If this sounds confusing, you are essentially doing the following things:
- Downloading and building the macOS Installer.
- Running OpenCore-Patcher.
- Rebooting and booting OpenCore.
How to Boot into macOS without a USB
If you want to boot into macOS without a USB, simply follow these steps.
- Open OpenCore Legacy Patcher.
- Under Settings, adjust them for taste.
- Build OpenCore again, but this time install OpenCore to an internal drive.
- Reboot your device while holding the Option key, and then select the internal EFI.
Do I Need to Update OpenCore Legacy Patcher?
Typically, users will not need to update OpenCore Legacy Patcher. However, a user may wish to do so if there are certain benefits, such as something not working when you install a new version of macOS. If you want to update OpenCore Legacy Patcher, all you need to do is download the latest release, and then rerun the patcher. You will then need to rebuild OpenCore and install it again.
You can check which version of OpenCore, as well as its patcher, by running the following commands in terminal.
#OpenCore Version nvram 4D1FDA02-38C7-4A6A-9CC6-4BCCA8B30102:opencore-version #Patcher Version nvram 4D1FDA02-38C7-4A6A-9CC6-4BCCA8B30102:OCLP-Version
Not for Beginners
As mentioned, OpenCore Legacy Patcher isn’t for the feint of heart. Additionally, I would once again recommend that you do not use OpenCore on a device that is your daily driver. However, if your machine is particularly old (2012, for example) you may really want to consider upgrading your device.
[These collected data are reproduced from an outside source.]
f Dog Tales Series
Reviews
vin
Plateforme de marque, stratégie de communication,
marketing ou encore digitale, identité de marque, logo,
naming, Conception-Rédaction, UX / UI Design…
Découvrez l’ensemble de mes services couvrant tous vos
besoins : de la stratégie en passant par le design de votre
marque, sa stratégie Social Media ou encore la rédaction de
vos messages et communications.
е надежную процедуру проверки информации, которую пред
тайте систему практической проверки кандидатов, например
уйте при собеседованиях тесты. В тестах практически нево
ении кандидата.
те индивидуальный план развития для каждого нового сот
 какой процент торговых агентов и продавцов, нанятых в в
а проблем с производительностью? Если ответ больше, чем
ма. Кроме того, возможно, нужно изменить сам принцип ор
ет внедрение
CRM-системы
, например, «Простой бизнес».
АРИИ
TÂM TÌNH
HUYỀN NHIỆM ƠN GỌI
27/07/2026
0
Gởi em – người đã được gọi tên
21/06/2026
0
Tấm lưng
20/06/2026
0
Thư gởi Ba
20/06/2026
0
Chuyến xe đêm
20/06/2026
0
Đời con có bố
When it comes to installing versions of macOS that are unsupported by Apple, it’s more a matter of proving that you can rather than you should. Personally, when it comes to my own devices, anything I use daily I ensure that it only receives official updates from Apple.
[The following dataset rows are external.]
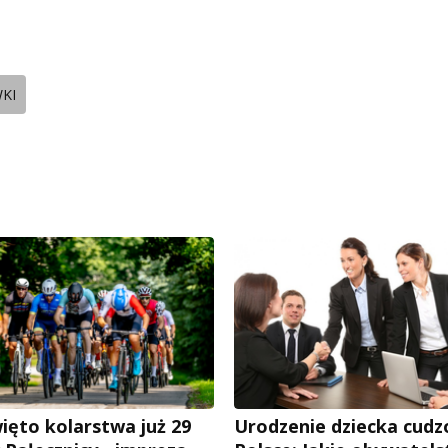
KI
ięto kolarstwa już 29
Urodzenie dziecka cud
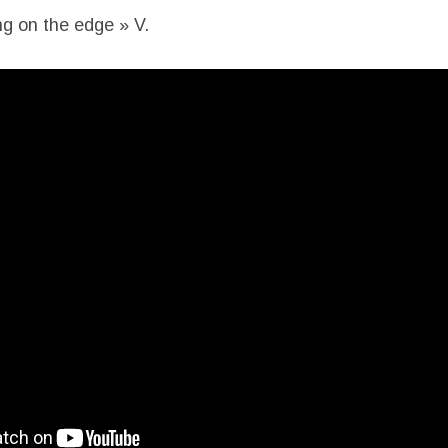
g on the edge » V.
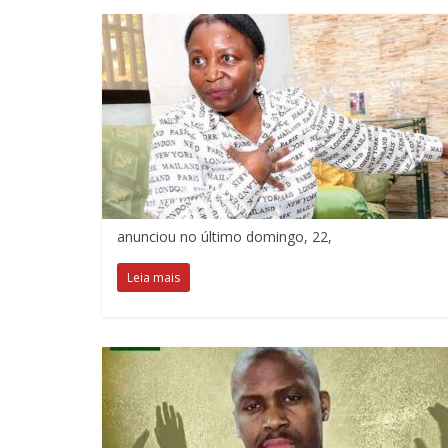
anunciou no último domingo, 22,
Leia mais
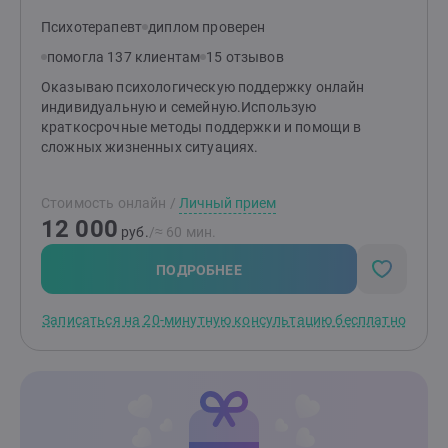
Психотерапевт
диплом проверен
помогла 137 клиентам
15 отзывов
Оказываю психологическую поддержку онлайн
индивидуальную и семейную.Использую
краткосрочные методы поддержки и помощи в
сложных жизненных ситуациях.
Стоимость онлайн
/
Личный прием
12 000
руб.
/≈ 60 мин.
ПОДРОБНЕЕ
Записаться на 20-минутную консультацию бесплатно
Using OpenCore Legacy Patcher to Install macOS on Unsupported Mac
However, with all that in mind, if you are feeling confident, I would recommend trying out OpenCore Legacy Patcher on an older device. Of course, if you are having issues with OpenCore, it does offer a Discord page where you can ask questions. It also provides a troubleshooting page should you run into any issues. If you find that you really like the OpenCore Legacy Patcher, you should also consider donating.
While some may not like how Apple determines what makes a Legacy device, there are some workarounds for the technically savvy. However, if you are new to this world, I would highly suggest doing your homework before diving in. While the process is straightforward, those without experience may run into issues. Ensure you’re doing your research before diving right in.